Dans la société japonaise traditionnelle, le salut – Rei (礼) – constitue un élément fondamental de l’étiquette. Il permet d’exprimer le respect, la reconnaissance et la position relative des personnes dans une relation sociale. Cette pratique s’inscrit dans un système de valeurs influencé par le confucianisme, qui accorde une grande importance à l’harmonie des relations humaines et au respect des règles de comportement.
Dans le Japon féodal, les guerriers samouraïs accordaient une importance particulière à ces codes de conduite. L’étiquette martiale faisait partie intégrante du Bushidō, la « voie du guerrier ». Dans ce contexte, le salut n’était pas seulement un geste de politesse : il constituait une marque de respect envers l’adversaire et une affirmation de sa propre dignité.

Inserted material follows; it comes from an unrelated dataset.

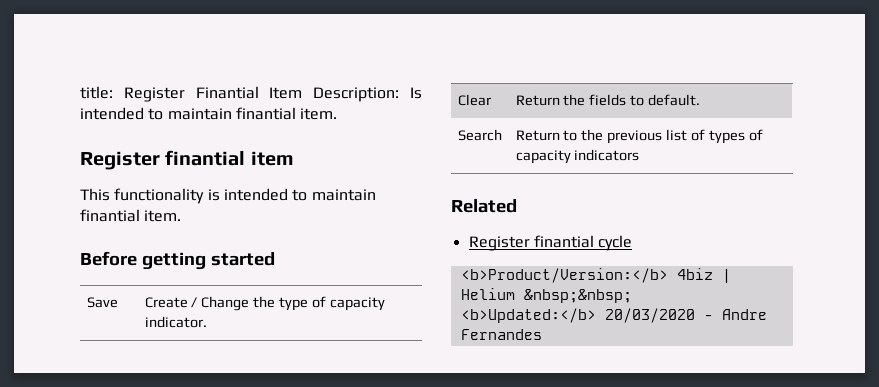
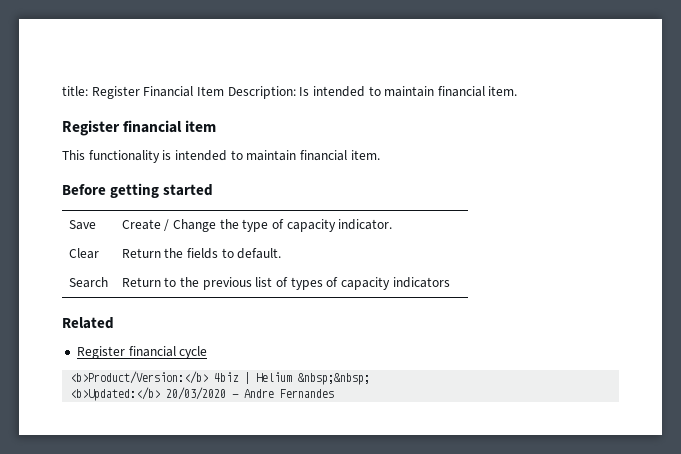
[195,86,259,99] Finantial -> [143,86,194,97] Financial
[235,107,296,120] finantial -> [437,86,485,97] financial
[165,150,246,166] finantial -> [123,120,183,133] financial
[80,209,140,222] finantial -> [299,150,347,161] financial
[533,235,594,248] finantial -> [128,346,176,357] financial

Avant un duel, les combattants pouvaient se saluer. Ce geste signifiait que, malgré l’affrontement, chacun reconnaissait la valeur et l’honneur de l’autre. Le combat devait rester encadré par des principes de loyauté et de respect.
Avec le développement des arts martiaux modernes – appelés budō, les « voies martiales » – ces traditions ont été conservées et intégrées dans la pratique quotidienne.
Lorsque les écoles de judo, de kendo ou de karaté ont été structurées au début du XXᵉ siècle, les maîtres ont maintenu ces formes de salut afin de préserver l’esprit des arts martiaux traditionnels.
Ainsi, lorsque les pratiquants saluent aujourd’hui dans un dojo, ils perpétuent une tradition qui remonte à plusieurs siècles. Ce geste simple relie la pratique contemporaine aux valeurs anciennes du budō : respect, dignité et maîtrise de soi.